The person insisted on anonymity to discuss an ongoing investigation.
The FBI and Justice Department have been investigating whether sensitive information that flowed through Clinton's email server was mishandled.
Abedin was one of Clinton's closest aides during her tenure as the nation's top diplomat, serving as deputy chief of staff. It was not immediately clear whether other aides have been interviewed, or when or if Clinton herself might be questioned.
"From the start, Hillary Clinton has offered to answer any questions that would help the Justice Department complete its review, and we hope and expect that anyone else who is asked would do the same," Clinton campaign spokesman Brian Fallon said in a statement. "We are confident the review will conclude that nothing inappropriate took place."
It is not known how much longer the investigation will take. FBI Director James Comey has said there is no timetable for finishing the probe and that it's being handled thoroughly and without regard for political considerations.
CNN was first to report the interview with Abedin on Thursday.
A Justice Department spokeswoman declined to comment, and spokesmen for the FBI did not return messages.
On Wednesday, a federal judge in Washington said he may order Clinton, the Democratic presidential front-runner, to testify under oath about whether she used a private email server to evade public records disclosures.
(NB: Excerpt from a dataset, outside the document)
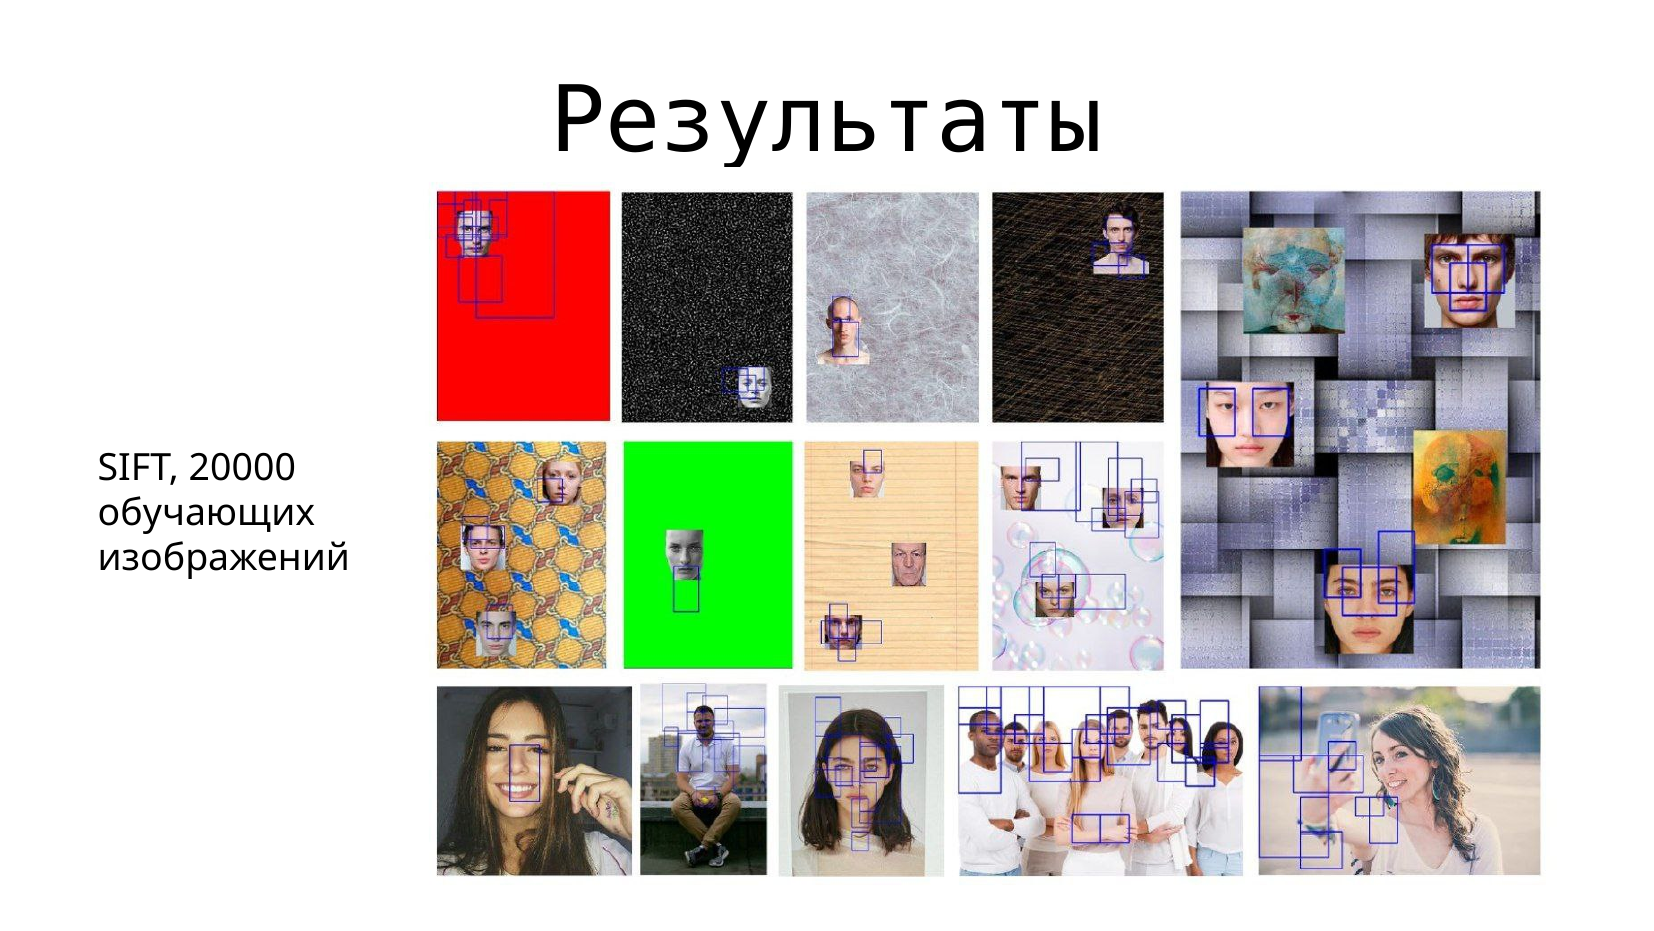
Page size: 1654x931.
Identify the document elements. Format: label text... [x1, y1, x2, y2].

text_box SIFT, 20000 обучающих изображений [82, 435, 407, 587]
picture [414, 167, 1560, 894]
title Результаты [82, 37, 1571, 193]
The order from U.S. District Judge Emmet Sullivan granted a request from the conservative legal advocacy group Judicial Watch to question six current and former State Department staffers, including Abedin, about the creation and purpose of the email system. Those interviews would be part of a civil case from Judicial Watch about whether the State Department conducted an adequate search of public records in response to a Freedom of Information Act request.
Clinton has acknowledged during the campaign that her home-based email setup was a mistake, but insists she never sent or received any documents that were marked classified at the time.
She has dismissed the idea that she could face legal trouble over the use of the server, responding to a debate question in March about the prospect of a federal indictment by saying, "It's not going to happen."